La magia della cala rivive nelle imprese di Danilo e Gennaro. Hanno riallacciato i fili di una relazione antica fra gli isolani e il mare attraverso la colorita pratica della pesca.
Sarà capace l’economia del consumo turistico di impedire atti di tale autenticità? Nulla è scritto nel libro del futuro, come suggerisce quel gabbiano che con ampie falcate graffia il cielo.
Qui, dopo un lungo percorso, il sole va ad accucciarsi dietro Palmarola. Cerca riposo. Ci va lentamente. Prima intensifica il luccichìo, diventato arancione, e lo diffonde. Pian piano lo restringe intorno a sé e staglia la sagoma di Palmarola.
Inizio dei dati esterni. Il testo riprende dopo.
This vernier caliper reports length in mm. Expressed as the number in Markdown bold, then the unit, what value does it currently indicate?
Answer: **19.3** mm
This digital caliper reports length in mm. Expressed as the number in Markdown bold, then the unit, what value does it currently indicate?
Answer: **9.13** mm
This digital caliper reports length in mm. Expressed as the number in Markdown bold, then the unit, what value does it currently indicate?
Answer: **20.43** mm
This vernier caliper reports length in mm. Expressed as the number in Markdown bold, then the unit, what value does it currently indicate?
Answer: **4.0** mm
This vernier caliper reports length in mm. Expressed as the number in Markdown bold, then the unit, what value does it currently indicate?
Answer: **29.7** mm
La parete a picco di Chiaiadiluna si irrora di arancione per pochi minuti e poi, mentre l’astro si china, scendono le ombre dall’alto e la spiaggia si scura.
Nella balconata in alto, lì dove si viene a godere del tramonto, i giovani in amore si abbracciano per sugellare l’incontro con una visione indelebile.
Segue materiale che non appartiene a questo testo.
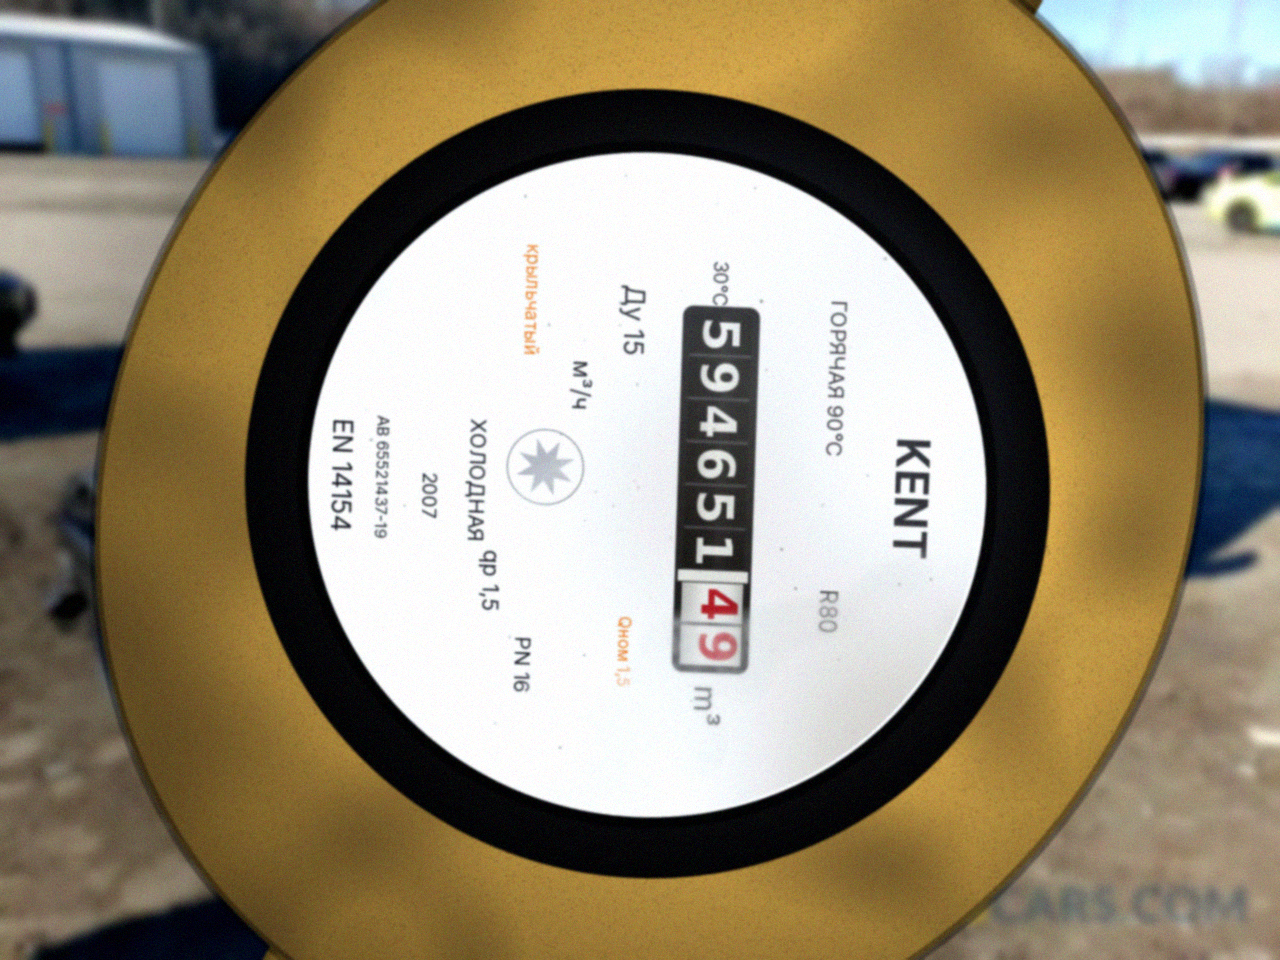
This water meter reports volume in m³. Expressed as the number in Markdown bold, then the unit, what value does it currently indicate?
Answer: **594651.49** m³
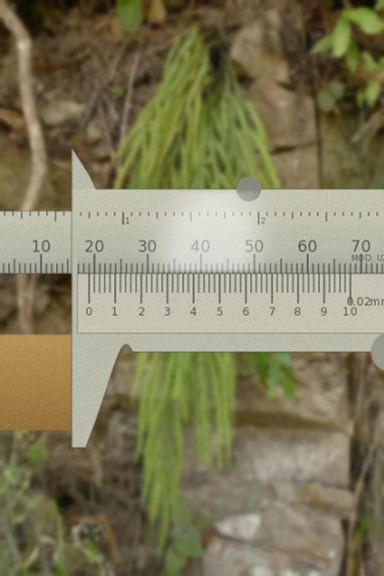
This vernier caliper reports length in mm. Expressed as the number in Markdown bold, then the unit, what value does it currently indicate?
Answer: **19.0** mm
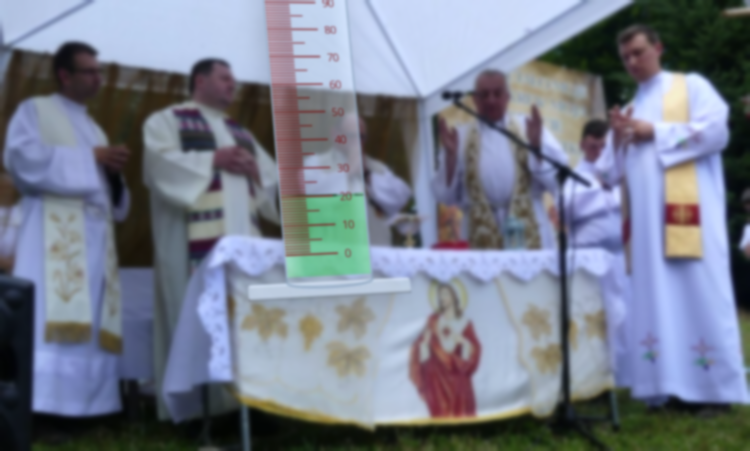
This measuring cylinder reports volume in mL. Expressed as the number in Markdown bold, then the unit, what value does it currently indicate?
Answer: **20** mL
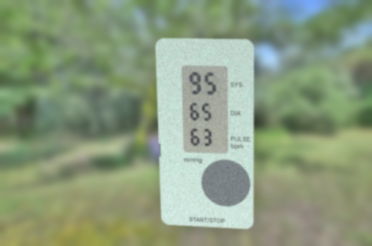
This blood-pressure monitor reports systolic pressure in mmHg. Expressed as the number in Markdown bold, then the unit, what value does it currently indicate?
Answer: **95** mmHg
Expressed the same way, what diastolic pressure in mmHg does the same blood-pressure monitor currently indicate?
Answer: **65** mmHg
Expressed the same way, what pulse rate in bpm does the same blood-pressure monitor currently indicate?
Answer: **63** bpm
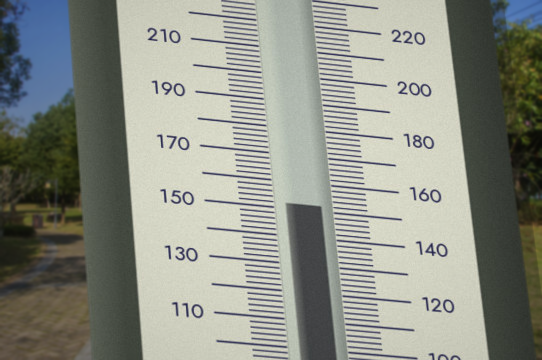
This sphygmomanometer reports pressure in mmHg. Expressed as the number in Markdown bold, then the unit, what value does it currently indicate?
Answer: **152** mmHg
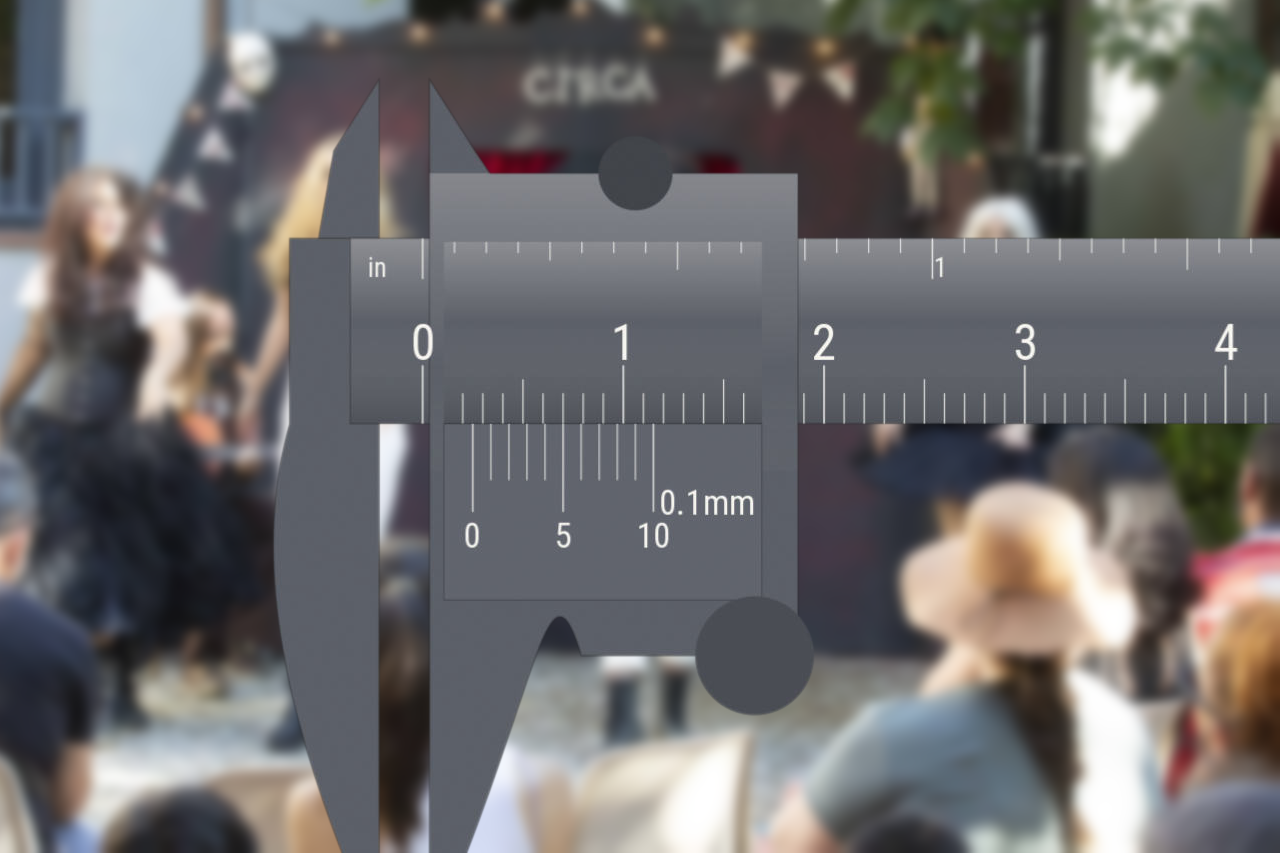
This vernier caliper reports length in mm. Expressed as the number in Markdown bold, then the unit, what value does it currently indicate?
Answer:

A distanza di anni nella memoria rimarrà vivida la fusione fra questa natura e i sentimenti”.
Da “Frammenti di umanità” di Francesco De Luca – Edizione Isolaitudine – Ponza 2014
silverio lamonica1
17 Giugno 2014 at 09:45
CHIAIA DI LUNA
O Chiaia di Luna,
seno di mare ermo e falcato,
nelle acque tue limpide
i sogni dei nostri cuori si specchiano
e tu li culli
con il lene murmure
delle onde.
La parete a picco
levigata e varia del colle
come in preziosa aliotide
il nostro amore custodisce e voi,
mare arenile
passeri nel vespero
canori.
E’ arcana malìa
tra intense fragranze marine
in tanta solitudine
lasciar librarsi nell’azzurro immenso
del desiderio
di essere un sol essere,
mia Traude.
Tommaso Lamonica da “Isole e Acque” Lalli edit. 1977
vincenzo
17 Giugno 2014 at 16:51
KAHLIL GIBRAN – Poesia
Per sempre me ne andrò per questi lidi,
Tra la sabbia e la schiuma del mare.
L’alta marea cancellerà le mie impronte,
E il vento disperderà la schiuma.
Ma il mare e la spiaggia dureranno
In eterno.
antonio scotti
23 Giugno 2014 at 22:51
Una poesia di Maiuri su Ponza declamava”
” Di colli e di scoscese repentine
di falcati strabiombi e di burroni
Policroma di rocce e faraglione Ponza si
SPECCHIA NELLE SUE MARINE (?)
Ma quali? non ne sono rimaste poi molte (?)
“Ahi serva Ponza di mancanza di spiaggia ostello / non isola di bellezza ma…” parafrasando il sommo Poeta
Ai Ponzesi l’ardua sentenza: far sì che Ponza rinasca come l’araba fenice dalle sue ceneri e possa offrire lo specchio delle sue MARINE e non perire nelle sue ceneri.
silverio lamonica1
24 Giugno 2014 at 10:37
Mi permetto correggere l’amico Antonio Scotti: la poesia citata non è di Maiuri ma del Dr. Silverio D’Atri in “Faville dell’Anima”.